> [What to work on]:
Every line from the line containing "здорового горла и носа важно" to the end of the data must appear in the answer exactly as it appears there, and nothing else.

Records for this task: Begin

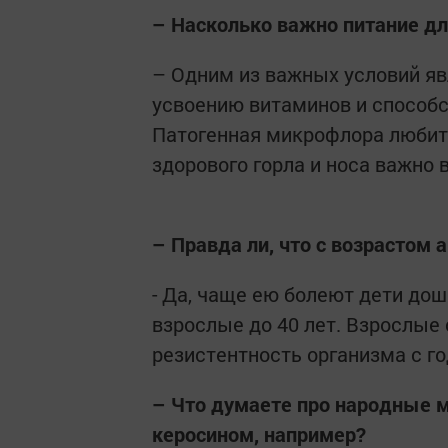
– Насколько важно питание для
– Одним из важных условий яв
усвоению витаминов и способс
Патогенная микрофлора любит
здорового горла и носа важно
– Правда ли, что с возрастом 
- Да, чаще ею болеют дети дош
взрослые до 40 лет. Взрослые 
резистентность организма с г
– Что думаете про народные м
керосином, например?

Records for this task: End

> [Your solution]:
здорового горла и носа важно
– Правда ли, что с возрастом 
- Да, чаще ею болеют дети дош
взрослые до 40 лет. Взрослые 
резистентность организма с г
– Что думаете про народные м
керосином, например?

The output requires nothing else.